Yes, and I like to let you know our experiences we also made with the multikarl installation. Setting the haproxy to one request per backend instance works best most of the time, but there is a nasty side effect:
haproxy triggers test requests to prove, whether the backends are still running. If there raises a situation where all backends are in use for long running requests haproxy is not able to prove the backends any longer, starts thinking they are broken and kicks them out of the pool. This way there are no usable backends any longer and haproxy serves 503 error messages.

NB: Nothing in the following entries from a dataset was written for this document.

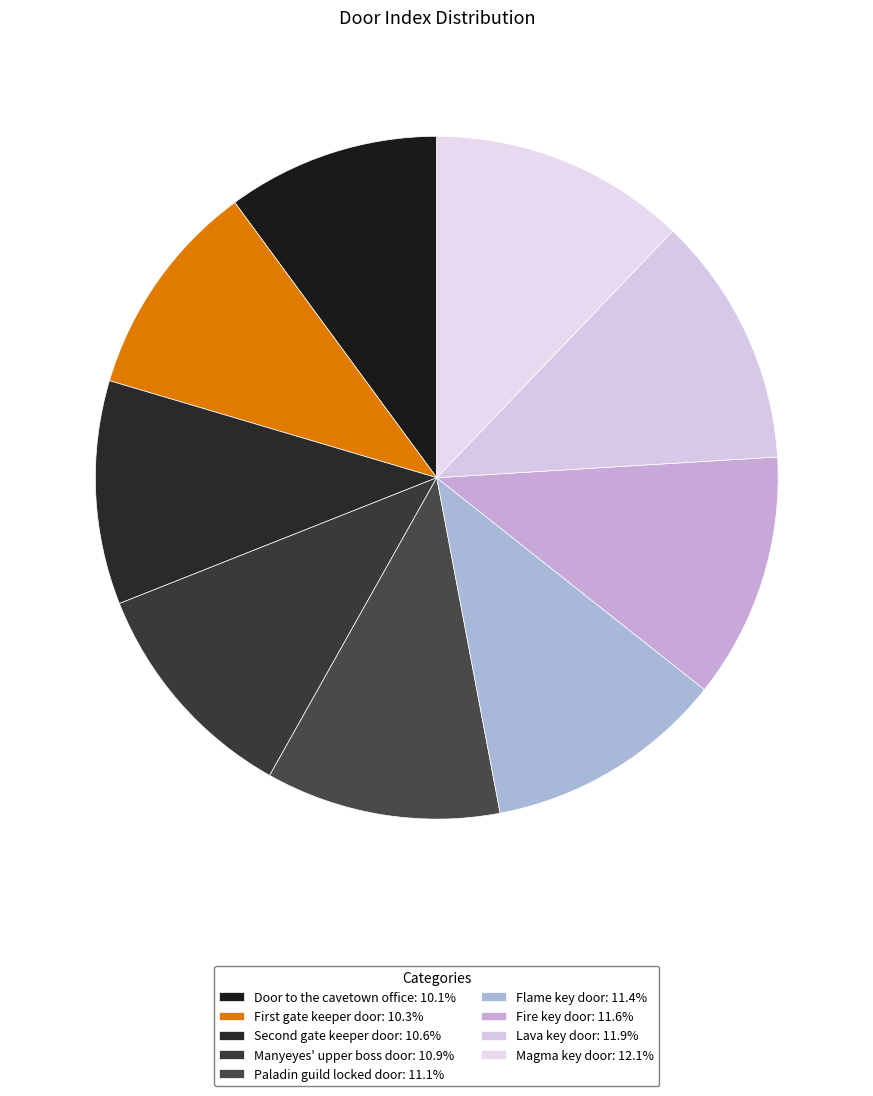

How many segments does this pie chart have?

9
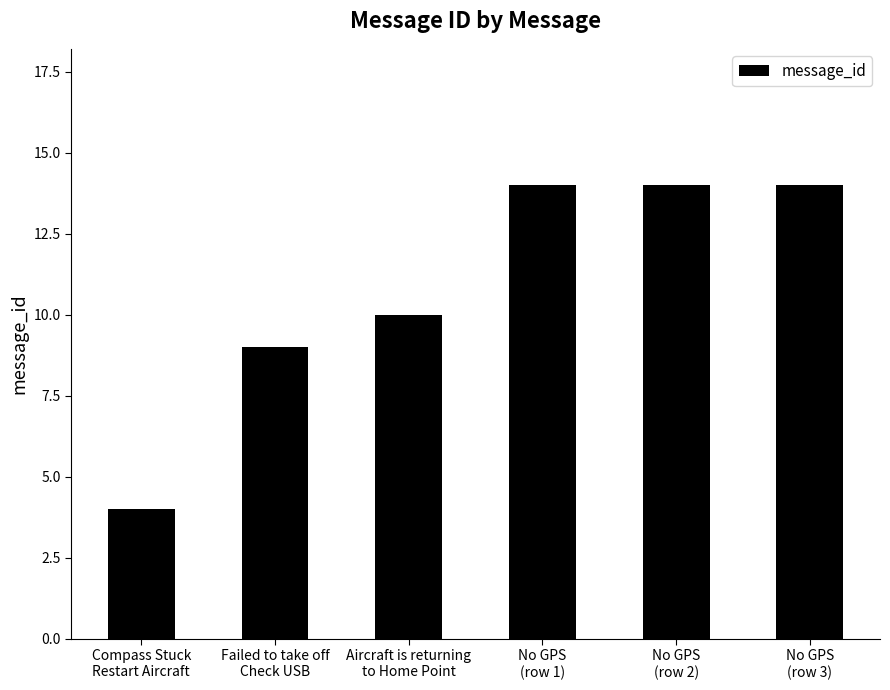

What is the smallest value displayed?

4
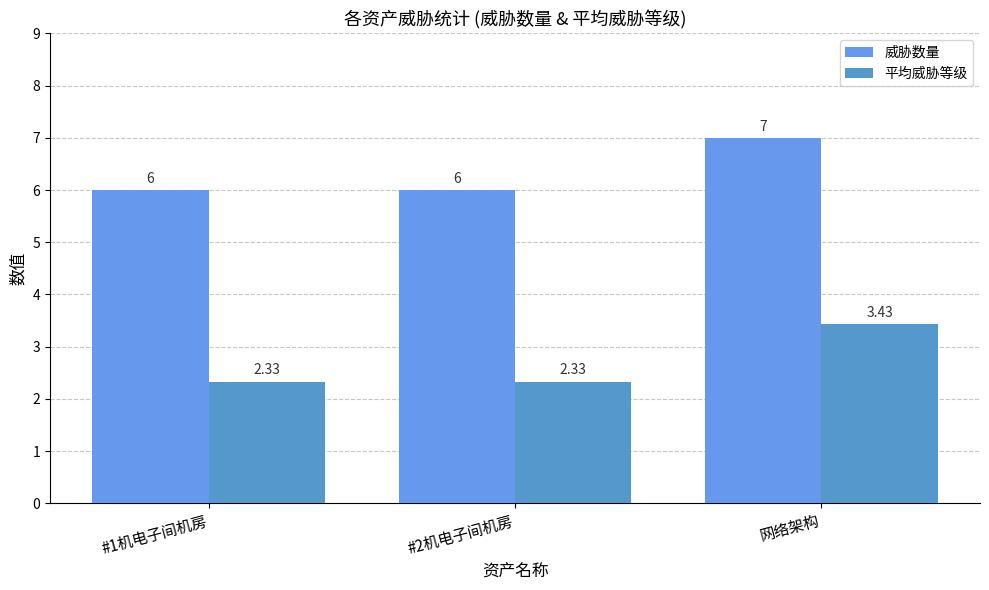

At how many categories does at least one series exceed 4?

3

To solve the situation for multikarl we increased the parallel requests again. The idea is that, even if there are a few long running requests, Karl should be able to answer the haproxy test requests and also some smaller requests reaching from the outside. For the moment we have proper results with the following settings:
haproxy:
maxconn 5
Karl:
threadpool_workers = 10
threadpool_
I hope that our experiences also helps for the OSF Karl setup.
""""
Changed in karl3: | |
status: | Confirmed → Won't Fix |
The reason we have threadpool_workers set to 1 is to reduce the amount of memory consumed by the appserver. For each new thread we add, an in-memory ZODB cache is kept. We only want one cache to be kept. We definitely don't want 10 caches to be kept. We might be able to bump threadpool_workers to 2 or something, although that'd be not-ideal. The OSF Karl instance has a lot more content than the multikarl setup, and therefore has a lot more that it needs to keep in cache, so it's important that we try to reduce memory usage. We could also maybe instruct HAProxy to consider an appserver "still up" even if the ping request takes a long time. That'd probably be the sanest thing here, although I don't know how to do that.